Copyright (c) 2014 Will Roberts <wildwilhelm@gmail.com>
Homepage: https://github.com/wroberts/count
This project is licensed under the terms of the MIT license (see LICENSE.md).
count works similarly to sort fruit | uniq -c. The output is
tab-separated and in alphabetical order.
addcount sums two count files produced by count, assuming that the
files are sorted in alphabetical order.
sortalph takes count data as produced by count and sorts it
alphabetically; it can also be used to sum two (or more) count files
together (even if they're not in alphabetical order):
`cat COUNT1 COUNT2 | sortalph`
sortnum is a script that calls sort -nr.
threshcount reads a count file as produced by count and outputs
only those lines whose counts are greater than the given threshold
argument.
shuffle is a short Python script which reads in a file and outputs
its lines in random order. shuf in the
GNU Coreutils is faster and
more flexible.
From tarball:
tar xf count-1.0.tar.gz
cd count-1.0/
./configure
make install
From github:
autoreconf --install
mkdir build
cd build
../configure
make install
count is faster than sort | uniq -c, but can use much more memory:
$ cat BIGFILE | wc
1653677 21751482 75598346
$ time (cat BIGFILE | sort | uniq -c > /dev/null)
real 0m50.933s
user 0m55.267s
sys 0m0.347s
$ time (cat BIGFILE | count > /dev/null)
real 0m9.233s
user 0m9.357s
sys 0m0.453s
Most of the count tools can be replicated with trivial awk scripts.

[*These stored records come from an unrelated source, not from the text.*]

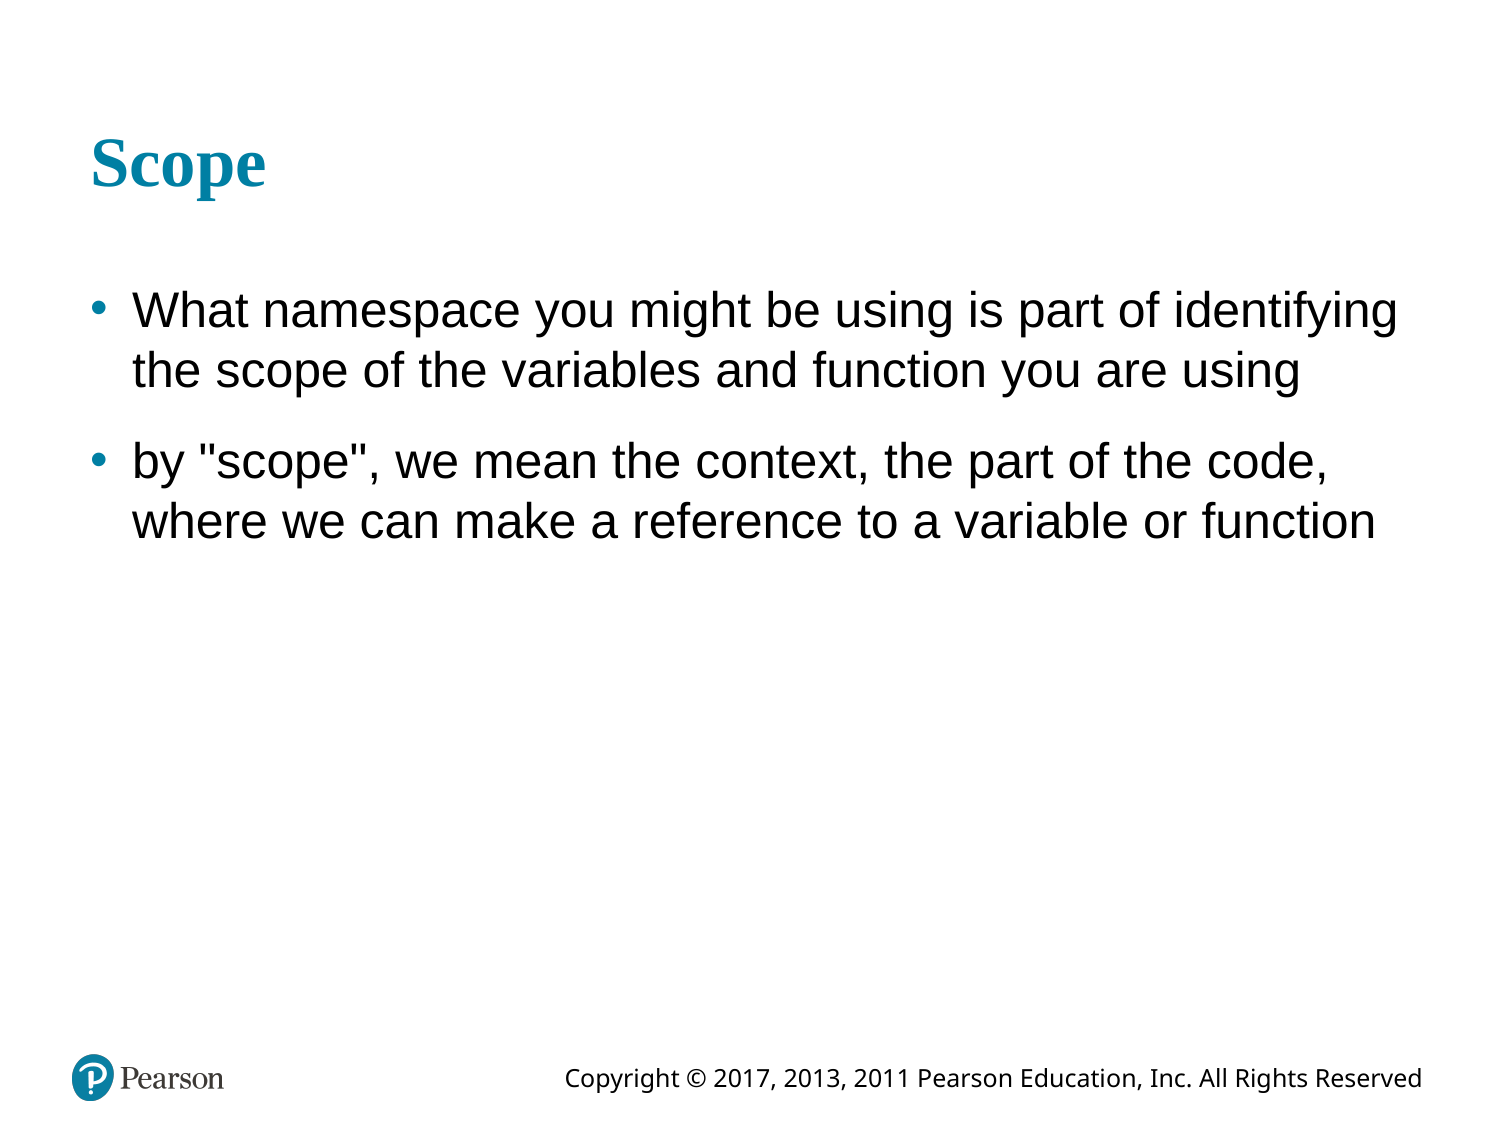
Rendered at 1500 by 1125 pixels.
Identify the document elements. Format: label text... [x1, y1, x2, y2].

picture [72, 1087, 83, 1101]
picture [98, 1054, 224, 1101]
list What namespace you might be using is part of identifying the scope of the variables and function you are using by "scope", we mean the context, the part of the code, where we can make a reference to a variable or function [75, 262, 1425, 1005]
picture [80, 1063, 106, 1088]
title Scope [75, 35, 1425, 216]
picture [72, 1054, 88, 1070]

Usually, the compiled binaries are faster.
count is equivalent to, though faster than:
awk '{c[$0]++} END {OFS="\t"; for (x in c) print c[x], x}' | sort -k2
sortalph is equivalent to, though faster than:
awk 'BEGIN{FS=OFS="\t"} {v=$1; $1=""; c[substr($0,2)]+=v} END {for (x in c) print c[x], x}' | sort -k2
threshcount 2 is equivalent to, but slower than:
awk '{if (2 < $1) print $0}'